How to setup Checkov locally
There are two ways to install checkov you can use homebrew to install, or you can use python to install the most common way is to use python.
To install using python please use the bellow commands
pip install checkov
or
pip3 install checkov
To install using brew run the bellow commands
brew install checkov
Running Checkov
To run checkov from the command line you will have to setup some variables first and populate them with the necessary information but the basic checkov command looks like the following
checkov --quiet -d "$terraform_working_dir" --skip-check "${INPUT_CHECKOV_EXCLUDE}" --download-external-modules "${INPUT_CHECKOV_EXTERNAL_MODULES}"
If you look at the repository that you want to run the command for you will find in most cases that the variable ${INPUT_CHECKOV_EXCLUDE} will be set to the following input CKV_GIT_1,CKV_AWS_126,CKV2_AWS_38,CKV2_AWS_39, But feel free to add any other that you want to exclude to this input
The $terraform_working_dir is basically the folder that you want to scan within the repository the last variable ${INPUT_CHECKOV_EXTERNAL_MODULES} can be set tp false as this is what it is normally setup within the github actions run.
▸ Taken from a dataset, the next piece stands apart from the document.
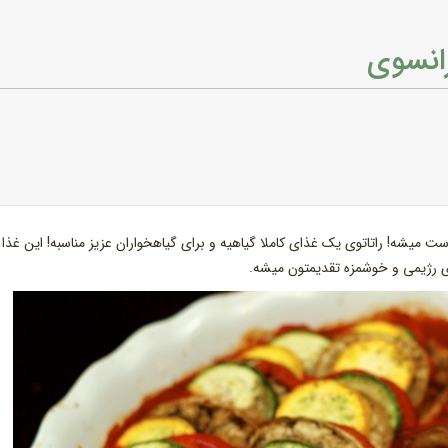
رانسوی
میشه! راتاتوی یک غذای کاملا گیاهیه و برای گیاهخواران عزیز مناسبه! این غذا
ای رژیمی و خوشمزه تقدیمتون میشه.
How to setup Trivy locally
Trivy is available in most common distribution channels. The full list of installation options is available in the Installation page. Here are a few popular examples:
- brew install trivy
- docker run aquasec/trivy
- Download binary from https://github.com/aquasecurity/trivy/releases/latest/
See Installation for more Trivy is integrated with many popular platforms and applications. The complete list of integrations is available in the Ecosystem page. Here are a few popular examples:
GitHub Actions Kubernetes operator VS Code plugin See Ecosystem for more Canary builds There are canary builds (Docker Hub, GitHub, ECR images and binaries) as generated every push to main branch.
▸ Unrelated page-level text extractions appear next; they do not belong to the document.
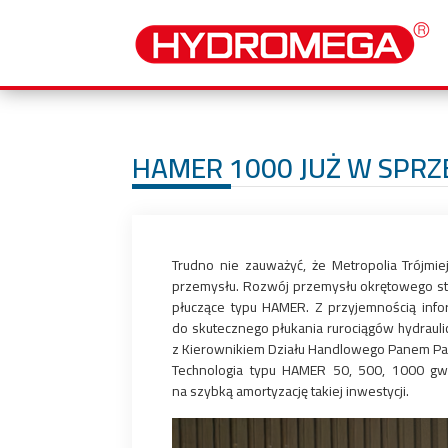
HAMER 1000 JUŻ W SPRZ
Trudno nie zauważyć, że Metropolia Trójm
przemysłu. Rozwój przemysłu okrętowego sta
płuczące typu HAMER. Z przyjemnością inf
do skutecznego płukania rurociągów hydrauli
z Kierownikiem Działu Handlowego Panem P
Technologia typu HAMER 50, 500, 1000 gwar
na szybką amortyzację takiej inwestycji.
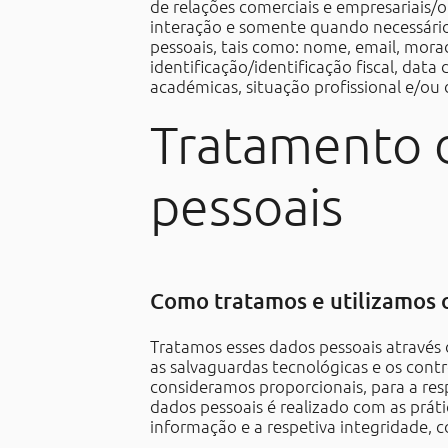
de relações comerciais e empresariais
interação e somente quando necessário
pessoais, tais como: nome, email, mor
identificação/identificação fiscal, data
académicas, situação profissional e/o
Tratamento 
pessoais
Como tratamos e utilizamos 
Tratamos esses dados pessoais através 
as salvaguardas tecnológicas e os cont
consideramos proporcionais, para a re
dados pessoais é realizado com as prát
informação e a respetiva integridade, c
Please be aware: canary builds might have critical bugs; it’s not recommended for use in production.
Running Trivy
Once trivy is installed you will need to change to the directory that you want to scan and run the following command
trivy fs --scanners vuln,misconfig,secret --exit-code 1 --ignorefile ./modernisation-platform/.trivyignore.yaml --skip-dirs '' --no-progress --severity HIGH,CRITICAL ./modernisation-platform
The above is an example that we can run on the modernisation platform repo you will need to change the following elements of the command to make it work for you.
- the first element is the –ignorefile this is the location of the local ignore file of that repo it is stored in the root of the repo folder
- the second element is the folder you want to scan if you want to scan the folder you’re in simply change the ./modernisation-platform to a ./ instead
You can also use the > to output to a file for easier reading.